[ 20 ] - Sorot Mata Pak Rama
- Quest Day 20 -
Genre Utama: Teenfiction
Sub-Genre: HTM
• • • o O o • • •
Aku berdiri di podium dengan tangan yang gemetar, memegang mikrofon. Seragam biru IPP yang kukenakan terasa lebih ketat dari biasanya, atau mungkin itu hanya perasaanku saja. Aula besar tempat seminar digelar mulai dipenuhi peserta. Sebagian besar mereka adalah pelajar, tapi ada juga beberapa tamu dari ESI (Esports Indonesia) dan Pemkot. Hari ini, IPP menyelenggarakan seminar tentang Esports sebagai Karier Masa Depan, acara besar yang melibatkan banyak pihak. Dan aku, yang baru saja resmi menjadi kader Angkatan Ke-25, harus menjadi MC.
“Lahya, siap?” Fasya berbisik melalui headset kecil. Dia duduk di depan laptop di belakang ruangan, menjadi operator multimedia.
Aku mengangguk pelan, meski jantungku berdegup keras. “Bismillah,” gumamku, lalu memulai pembukaan acara.
“Sambutan berikutnya akan disampaikan oleh salah satu pembina IPP, Bapak Rama Setiawan,” kataku, berusaha terdengar percaya diri.

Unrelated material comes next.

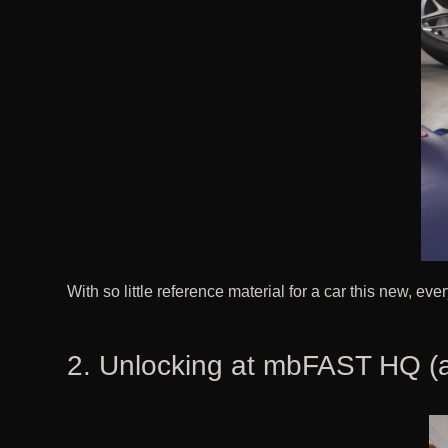
With so little reference material for a car this new, eve
2. Unlocking at mbFAST HQ (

Pak Rama naik ke podium dengan langkah tenang. Aku melirik ke arah Fasya, memastikan semuanya berjalan lancar. Tapi Fasya tidak memandang layar laptopnya seperti biasa. Dia malah memandang Pak Rama dengan ekspresi aneh.
Pak Rama memulai sambutannya. Suaranya dalam dan tenang, tapi setiap kata yang keluar dari mulutnya seolah memiliki bobot yang sulit dijelaskan. Wajahnya tampak seperti biasa—ramah, dengan garis-garis tegas yang menunjukkan usia, tapi entah kenapa, setiap kali aku menatap matanya, ada sesuatu yang membuatku merasa tidak nyaman.
“Lahya,” Fasya tiba-tiba berbisik melalui headset. Suaranya terdengar tegang.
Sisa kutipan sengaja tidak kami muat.